P809 The impact of different treatment strategies in newly diagnosed patients with Crohn’s Disease: a multicentre study

Revés, J.(1)*;Morão, B.(1);Montanaro, G.(2);Sciberras, N.(2);Bravo, A.C.(1);Glória, L.(1);Ellul, P.(2);Torres, J.(1);

(1)Hospital Beatriz Ângelo, Gastroenterology Department, Loures, Portugal;(2)Mater Dei Hospital, Division of Gastroenterology, Msida, Malta;


The early use of effective therapy may change outcomes in patients with Crohn's disease (CD). The aim of this study was to compare three different treatment strategies in CD (“top-down”, “accelerated step-up” and “regular step-up” therapy).

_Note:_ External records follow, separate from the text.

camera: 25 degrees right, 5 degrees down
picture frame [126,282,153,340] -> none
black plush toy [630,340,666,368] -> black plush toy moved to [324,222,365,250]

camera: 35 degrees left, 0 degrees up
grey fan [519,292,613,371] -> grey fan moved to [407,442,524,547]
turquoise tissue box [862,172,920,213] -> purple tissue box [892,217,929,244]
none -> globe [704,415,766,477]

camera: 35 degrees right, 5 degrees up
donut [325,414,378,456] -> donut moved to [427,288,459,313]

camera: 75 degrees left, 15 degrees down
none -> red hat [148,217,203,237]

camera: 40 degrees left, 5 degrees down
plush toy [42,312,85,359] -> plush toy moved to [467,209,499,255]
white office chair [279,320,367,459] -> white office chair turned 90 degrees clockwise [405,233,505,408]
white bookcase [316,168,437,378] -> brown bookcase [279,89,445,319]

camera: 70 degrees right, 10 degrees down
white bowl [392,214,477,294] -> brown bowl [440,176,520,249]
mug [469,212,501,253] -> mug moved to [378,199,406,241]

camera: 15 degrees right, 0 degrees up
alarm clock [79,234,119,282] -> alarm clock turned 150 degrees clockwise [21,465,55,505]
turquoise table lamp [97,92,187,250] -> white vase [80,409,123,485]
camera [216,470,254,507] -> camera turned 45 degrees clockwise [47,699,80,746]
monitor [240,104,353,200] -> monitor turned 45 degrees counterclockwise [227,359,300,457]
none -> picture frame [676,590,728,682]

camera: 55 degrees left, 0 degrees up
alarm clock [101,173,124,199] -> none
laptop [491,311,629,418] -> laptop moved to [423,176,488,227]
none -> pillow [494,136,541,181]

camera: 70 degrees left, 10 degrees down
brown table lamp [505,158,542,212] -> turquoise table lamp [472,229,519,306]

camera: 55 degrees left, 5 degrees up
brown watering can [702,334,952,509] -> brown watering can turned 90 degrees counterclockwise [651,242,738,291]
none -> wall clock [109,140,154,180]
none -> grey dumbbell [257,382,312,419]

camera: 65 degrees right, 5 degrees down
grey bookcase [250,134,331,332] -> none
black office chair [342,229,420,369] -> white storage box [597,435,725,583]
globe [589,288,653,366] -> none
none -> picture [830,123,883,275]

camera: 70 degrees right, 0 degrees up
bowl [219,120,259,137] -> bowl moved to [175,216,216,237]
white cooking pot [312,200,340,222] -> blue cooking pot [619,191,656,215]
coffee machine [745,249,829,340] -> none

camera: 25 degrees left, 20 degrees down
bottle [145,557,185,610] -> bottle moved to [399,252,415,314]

This was a retrospective multicentre study including patients with incident CD between 2009-2021. Patients were categorized into 3 treatment groups: group 1) “top-down”: anti-TNF ± immunomodulator (IM) within the first year of diagnosis with a maximum interval of 6 months between both drugs; group 2) “accelerated step-up”: IM within the first year of diagnosis followed by anti-TNF 6-12 months later, and group 3) “regular step-up”: IM within the first year of diagnosis with or without the need to further escalate to biologic (>12 months after the beginning of IM). The primary outcome was endoscopic healing (EH; SES-CD<3 and no ulcers) at the end of the follow-up; secondary outcomes were CD-related intestinal resection and hospitalization due to CD-flare. Cox regression analysis was performed and Kaplan-Meier curves were computed for each outcome.


156 patients (54% males) were included, with 46% having ileocolonic disease (L3) and 68% an inflammatory phenotype (B1) at diagnosis. Baseline patients' characteristics in each different treatment strategy are demonstrated in Table 1. Patients were followed for a median of 69 (44-98) months; 12% in group 1 and 19% in group 2 had to switch biologicals (p=0.4); 64% in group 3 escalated to biologicals with a median time since diagnosis of 30 (20-50) months. In group 1, 73% of the patients used concomitant IM. At the end of follow-up, 50% of all patients achieved EH, 20% needed hospitalization and 13% had a CD-related intestinal resection. In a multivariate model adjusted for gender, age at diagnosis, disease location, disease behaviour, perianal disease, and prior surgery, patients in group 3 had a lower probability of achieving EH when compared with patients in group 1 (HR 0.7, 95%CI 0.5-0.96, p=0.02) and group 2 (HR 0.3, 95%CI 0.1-0.8, p=0.01). Kaplan-Meier curves are demonstrated in Figure 1. Using the same model, no differences were found in terms of hospitalization or need for intestinal surgery. Fistulizing disease was a significant predictor for intestinal surgery (HR 2.4, 95%CI 1.5-3.8, p<0.01).


Introduction of biological therapy within the first two years of diagnosis, either in a “top-down” or “accelerated step-up” approach was associated with a higher probability of achieving EH, as compared to the introduction of an immunomodulator followed by a later introduction of biologic. No differences were found for hospitalization or intestinal surgery. Fistulizing disease was a significant predictor for surgical intervention.